• [Instruction A] In the entries, replace "maintenance sheet" with "service log" everywhere from the line containing "Before logging, confirm which set of markings on the pressure" down through the line containing "Result: 4.4 bar". Write those lines out again with nothing else changed, and leave the pictures out.

• [Document extract]
++++++

US Muslims & Politics: To March Or To Run?

KANSAS CITY – In a recent interview with National Public Radio, the co-creator of the Occupy Wall street movement, Micah White, reached a rather surprising conclusion about the power of protest. Mainly, that it is not all that powerful.

“We could have large-scale marches for every year of Trump’s presidency. It would do nothing,” he said.

Instead, he recommended that concerned Americans should run for office.

It was courageous of White to point out that while street-style resistance might be stimulating and make for good optics, it’s really not as effective as we would like to imagine.

Street protests are popular forms of resistance because, let’s be honest, they are cathartic and emotionally gratifying. They give us the illusion of power and change. But, real power, the kind that can wield the legalized use of force, can and should only ever be secured through a process made legitimate by another political device, otherwise known as voting.

I believe that emotional politics in the form of rallies, marches and even civil disobedience measures should be reserved, for instance, when a situation has become impervious to reason. In order for “hit the pavement” protests to maintain their social impact, they need to be reserved for such occasions. The overuse of street protests to effect political change can become a strategic mistake that ends up diminishing, not energizing a movement’s momentum.

Protests in Los Angeles against the travel ban in January 2017 (AFP)

Protests in Los Angeles against the travel ban in January 2017 (AFP)

Resistance

The inauguration of President Trump was a moment in history that warranted the historical response of a mass march. But, in order for the intellectual features of a movement to bear fruit and translate into meaningful change, educational campaigns must be launched and ultimately political office must be pursued.

++++++

• [Excerpted records]
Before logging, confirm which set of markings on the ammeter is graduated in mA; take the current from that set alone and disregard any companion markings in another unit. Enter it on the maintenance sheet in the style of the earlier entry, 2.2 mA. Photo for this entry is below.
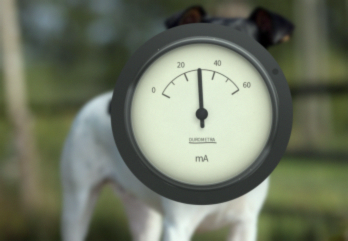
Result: 30 mA
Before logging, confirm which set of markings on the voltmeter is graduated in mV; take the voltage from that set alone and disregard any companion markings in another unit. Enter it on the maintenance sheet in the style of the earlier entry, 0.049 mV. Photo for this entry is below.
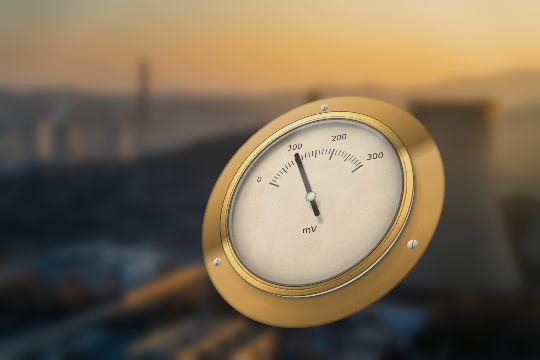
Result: 100 mV
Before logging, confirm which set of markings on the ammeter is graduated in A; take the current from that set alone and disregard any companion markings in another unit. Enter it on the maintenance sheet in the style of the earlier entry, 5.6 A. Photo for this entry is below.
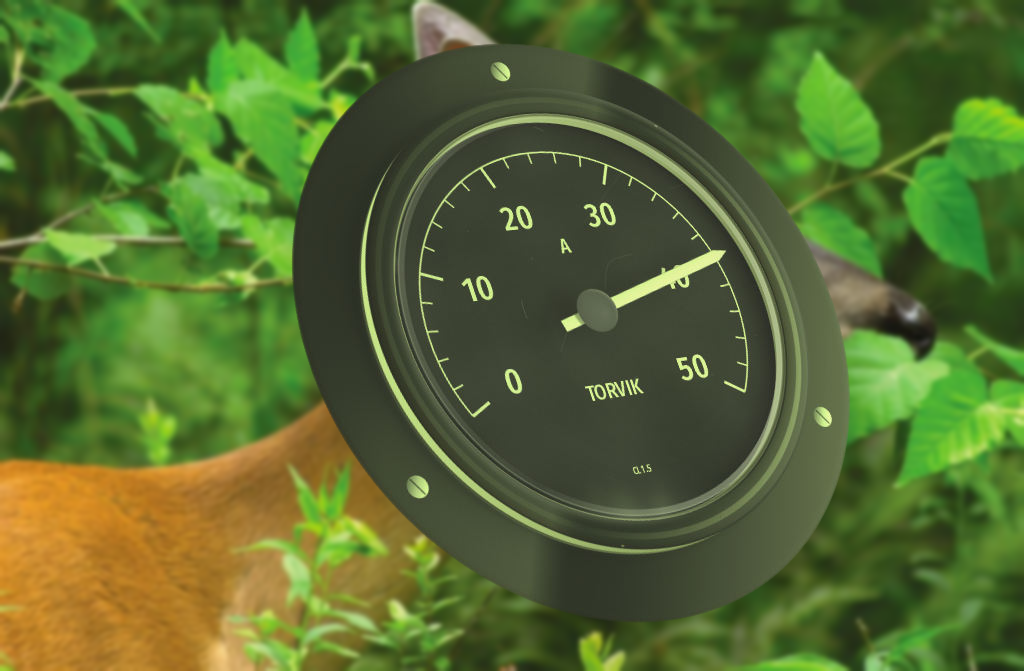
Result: 40 A
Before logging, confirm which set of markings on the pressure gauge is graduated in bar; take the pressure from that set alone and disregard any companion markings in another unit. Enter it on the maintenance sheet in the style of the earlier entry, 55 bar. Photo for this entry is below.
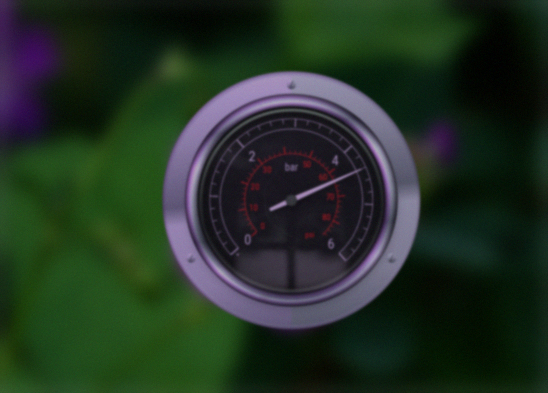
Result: 4.4 bar
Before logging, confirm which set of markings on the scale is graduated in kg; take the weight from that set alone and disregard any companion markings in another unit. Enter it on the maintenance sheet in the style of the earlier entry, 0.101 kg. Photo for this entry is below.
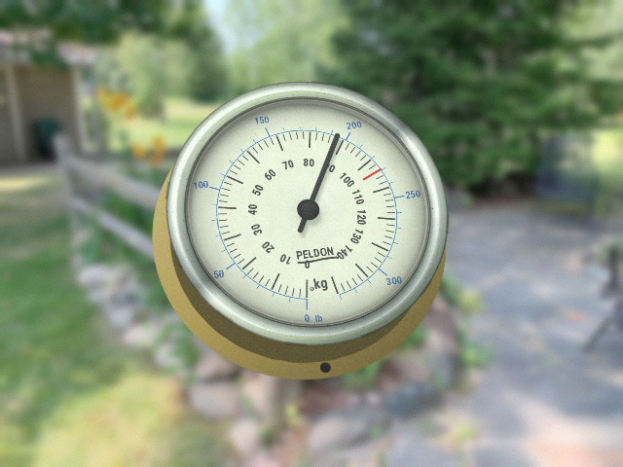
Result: 88 kg
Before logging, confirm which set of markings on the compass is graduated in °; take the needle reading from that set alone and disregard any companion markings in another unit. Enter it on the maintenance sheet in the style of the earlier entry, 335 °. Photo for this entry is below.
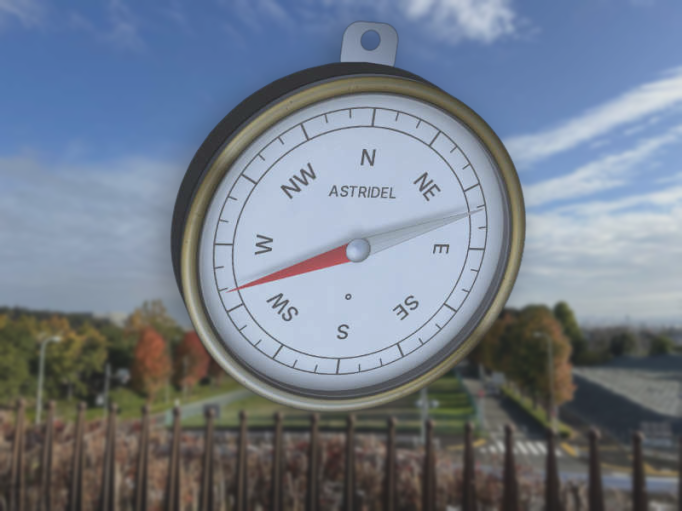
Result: 250 °
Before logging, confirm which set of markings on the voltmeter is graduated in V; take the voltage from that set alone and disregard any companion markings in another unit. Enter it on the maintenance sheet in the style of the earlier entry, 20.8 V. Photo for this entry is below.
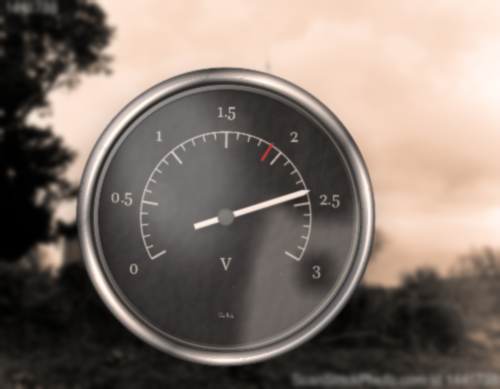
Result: 2.4 V
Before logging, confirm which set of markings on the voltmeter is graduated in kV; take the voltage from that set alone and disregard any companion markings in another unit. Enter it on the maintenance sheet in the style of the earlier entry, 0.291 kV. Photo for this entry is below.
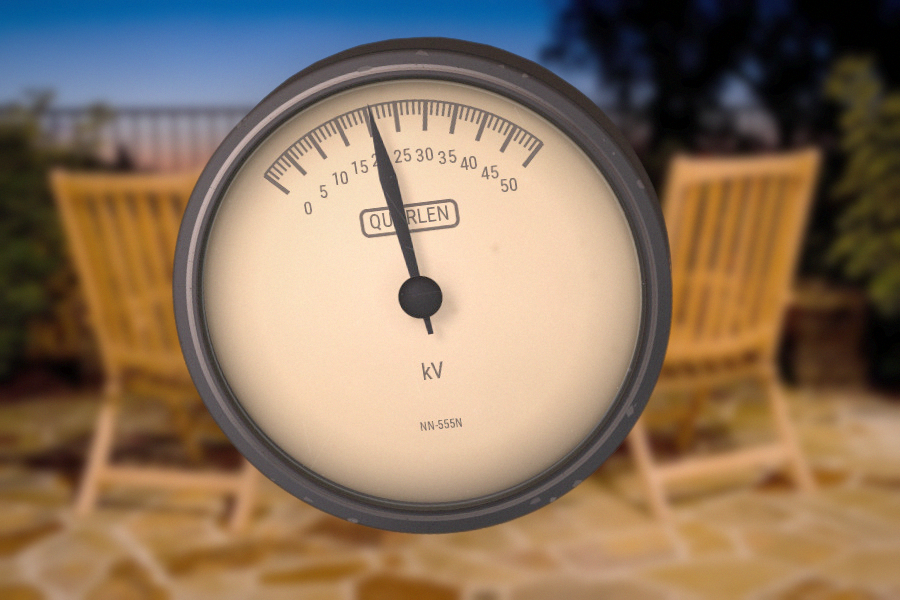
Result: 21 kV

++++++

• [Instruction B]
Answer these questions from the piece on US Muslims and politics:
(i) Who is named as the co-creator of the Occupy Wall Street movement?
(ii) Which outlet conducted the interview with him?
(iii) In what city and month were the pictured protests against the travel ban held?

• [Answer A]
Before logging, confirm which set of markings on the pressure gauge is graduated in bar; take the pressure from that set alone and disregard any companion markings in another unit. Enter it on the service log in the style of the earlier entry, 55 bar. Photo for this entry is below.
Result: 4.4 bar

• [Answer B]
(i) Micah White
(ii) National Public Radio
(iii) Los Angeles, January 2017